Supplied passage:
Fine. MOST conservatives don’t care about the environment. You’re right, there needed to be a qualifier there.

Note bolded phrase.

Maybe it’s just the folks who get on television but it seems as though a lot of environmentalist aren’t just pushing to save the environment they’re also pushing a social agenda along with it. Perhaps that’s why environmentalism is perceived to be a liberal issue even though most people, regardless of political affiliation, probably enjoys having clean water and air.

Marc

I think you might be right. Especially the semi-crazy only semi-lucid Hollywood stars that promote enviromental issues. For every one that knows what they are talking about, there are 5 that are just trying to bolster their image.

Jim

I can definitely attest that many conservatives do care about the environment, but feel turned off by the “mainstream” environmentalist movement. In this case, mainstream organizations seem to be the ones who get the attention and the money, the ones who are important regardless of their actual politics or membership.

Problem requirements:
From the discussion of conservatives and the environment, write out word for word the part that begins at the words "Maybe it’s just" and ends after "bolster their image.".

Extracted data:
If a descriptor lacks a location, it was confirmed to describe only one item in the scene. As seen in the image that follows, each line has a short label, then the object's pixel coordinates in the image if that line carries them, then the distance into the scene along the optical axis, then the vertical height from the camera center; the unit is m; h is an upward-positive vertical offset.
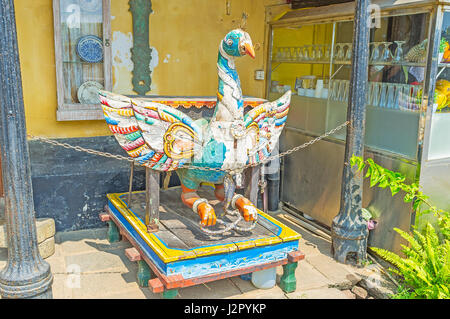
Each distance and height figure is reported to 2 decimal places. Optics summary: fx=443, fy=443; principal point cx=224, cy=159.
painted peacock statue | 3.64 -0.43
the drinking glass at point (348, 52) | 5.16 +0.37
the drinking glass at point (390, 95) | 4.54 -0.10
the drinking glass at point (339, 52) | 5.25 +0.38
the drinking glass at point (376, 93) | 4.71 -0.08
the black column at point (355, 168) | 4.24 -0.77
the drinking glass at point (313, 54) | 5.65 +0.38
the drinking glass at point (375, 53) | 4.75 +0.34
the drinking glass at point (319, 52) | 5.55 +0.39
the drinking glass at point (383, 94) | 4.63 -0.09
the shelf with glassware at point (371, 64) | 4.29 +0.19
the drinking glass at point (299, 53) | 5.82 +0.39
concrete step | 4.43 -1.58
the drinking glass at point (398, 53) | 4.46 +0.33
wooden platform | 3.56 -1.39
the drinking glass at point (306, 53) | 5.74 +0.39
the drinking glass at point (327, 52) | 5.41 +0.39
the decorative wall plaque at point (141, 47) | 5.67 +0.42
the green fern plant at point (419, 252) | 3.74 -1.48
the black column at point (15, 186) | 2.87 -0.75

Written solution:
Maybe it’s just the folks who get on television but it seems as though a lot of environmentalist aren’t just pushing to save the environment they’re also pushing a social agenda along with it. Perhaps that’s why environmentalism is perceived to be a liberal issue even though most people, regardless of political affiliation, probably enjoys having clean water and air.

Marc

I think you might be right. Especially the semi-crazy only semi-lucid Hollywood stars that promote enviromental issues. For every one that knows what they are talking about, there are 5 that are just trying to bolster their image.